Many older adults may be taking "excessive" doses of drugs for thyroid problems which can lead to an increased risk of fractures, finds a study published on bmj.com today.
The study raises concern that treatment targets may need to be modified in the elderly and that regular dose monitoring remains essential even into older age.
Levothyroxine is a synthetic form of thyroxine (thyroid hormone) and is widely used to treat an underactive thyroid gland (hypothyroidism).
Most hypothyroid patients are diagnosed in early or middle adulthood but, as people age, their thyroxine requirements fall. Although regular monitoring of patients on levothyroxine is recommended, doses often remain unchanged into old age.
This can lead to excess thyroid hormone levels (hyperthyroidism) which can increase the risk of fractures, particularly in older women.
Previous studies of the association between levothyroxine and fractures have had mixed results, so a team of researchers in Toronto, Canada set out to measure the effect of levothyroxine dose on the risk of fractures in older adults.
Using population-based data from Ontario, Canada, the study included 213,511 people aged 70 years or older with at least one levothyroxine prescription dispensed between April 1, 2002 and March 31, 2007. Hospital records were used to identify fractures and each case was matched with up to five controls from within the group who had not yet fractured.

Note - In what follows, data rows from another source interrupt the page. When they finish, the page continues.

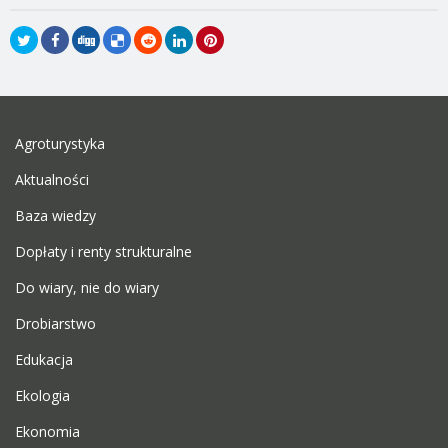
Agroturystyka
Aktualności
Baza wiedzy
Dopłaty i renty strukturalne
Do wiary, nie do wiary
Drobiarstwo
Edukacja
Ekologia
Ekonomia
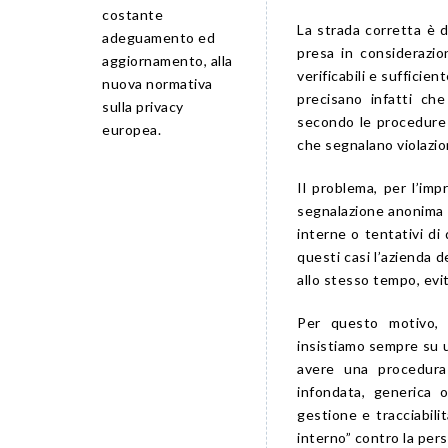
costante
La strada corretta è 
adeguamento ed
presa in consideraz
aggiornamento, alla
verificabili e suffici
nuova normativa
precisano infatti ch
sulla privacy
secondo le procedure p
europea.
che segnalano violazion
Il problema, per l’im
segnalazione anonima p
interne o tentativi di 
questi casi l’azienda 
allo stesso tempo, evi
Per questo motivo, 
insistiamo sempre su u
avere una procedura
infondata, generica o
gestione e tracciabil
interno” contro la per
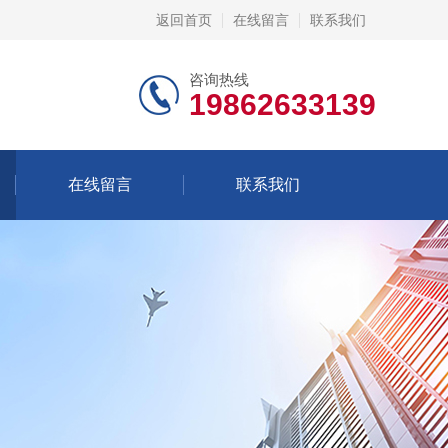
返回首页
在线留言
联系我们
咨询热线
19862633139
在线留言
联系我们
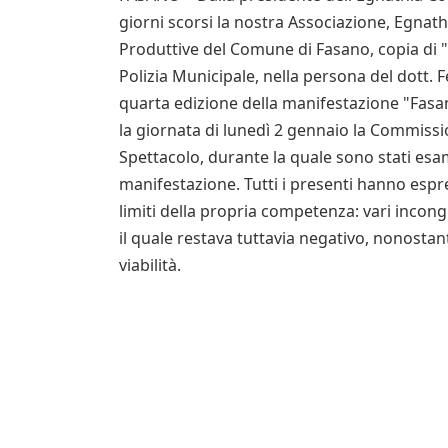
giorni scorsi la nostra Associazione, Egnathi
Produttive del Comune di Fasano, copia di
Polizia Municipale, nella persona del dott. F
quarta edizione della manifestazione "Fasan
la giornata di lunedì 2 gennaio la Commissi
Spettacolo, durante la quale sono stati esam
manifestazione. Tutti i presenti hanno espre
limiti della propria competenza: vari incong
il quale restava tuttavia negativo, nonosta
viabilità.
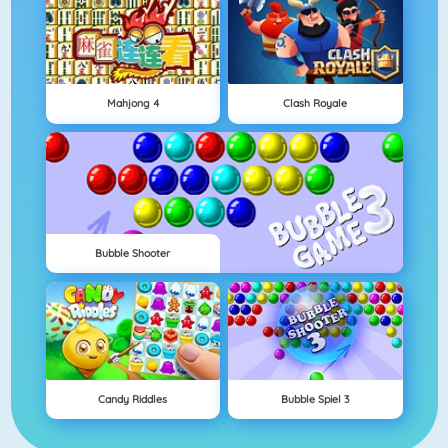
Mahjong 4
Clash Royale
Bubble Shooter
Candy Riddles
Bubble Spiel 3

Cases and controls were defined as current users, recent past users (discontinued 15-180 days prior to study) or remote users (discontinued more than 180 days prior to study) of levothyroxine.
A total of 22,236 (10.4%) individuals experienced at least one fracture during the study period.

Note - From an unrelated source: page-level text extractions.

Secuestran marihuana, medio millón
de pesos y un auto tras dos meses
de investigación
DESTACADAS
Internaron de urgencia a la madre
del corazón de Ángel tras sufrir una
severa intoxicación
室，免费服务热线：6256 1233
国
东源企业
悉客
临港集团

Compared with remote use, current and recent past levothyroxine use was associated with a significantly higher fracture risk. Among current users, high and medium doses of levothyroxine were associated with a significantly higher risk of fractures compared with low dose levothyroxine.

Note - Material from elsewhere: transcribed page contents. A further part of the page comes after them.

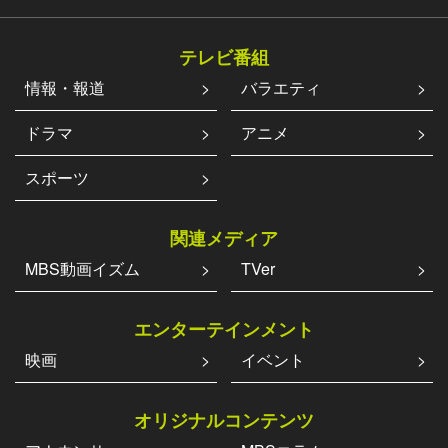
テレビ番組
情報・報道
バラエティ
ドラマ
アニメ
スポーツ
関連メディア
MBS動画イズム
TVer
エンターテインメント
映画
イベント
オリジナルコンテンツ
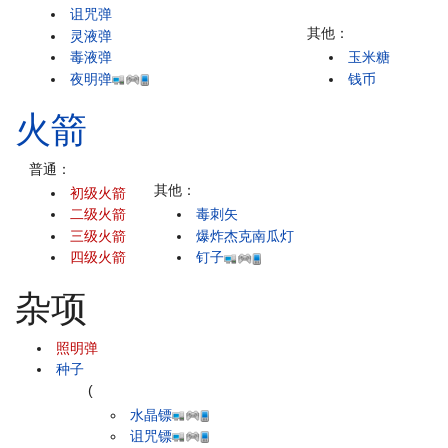
诅咒弹
其他：
灵液弹
毒液弹
玉米糖
夜明弹
钱币
火箭
普通：
其他：
初级火箭
二级火箭
毒刺矢
三级火箭
爆炸杰克南瓜灯
四级火箭
钉子
杂项
照明弹
种子
(
水晶镖
诅咒镖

Even after taking account of other fracture risk factors, a dose-related association was seen in both men and women, for hip fractures as well as for any fracture.
The authors conclude: "Our findings provide evidence that levothyroxine treatment may increase the risk of fragility fractures in older people even at conventional dosages, suggesting that closer monitoring and modification of treatment targets may be warranted in this vulnerable population."
This view is supported in an accompanying editorial by Professor Graham Leese at Ninewells Hospital in Dundee, who warns that ideal thyroxine doses may vary with age and be unexpectedly low in elderly people.
It is 120 years since the effect of excess thyroid hormone on bone was first described, he writes, yet research in this area still lacks funding. "With the prevalence of treated hypothyroidism increasing, and the annual economic burden of fractures in the United Kingdom currently estimated at €5.8bn (£5.1bn; $8.4bn), such research warrants a higher priority."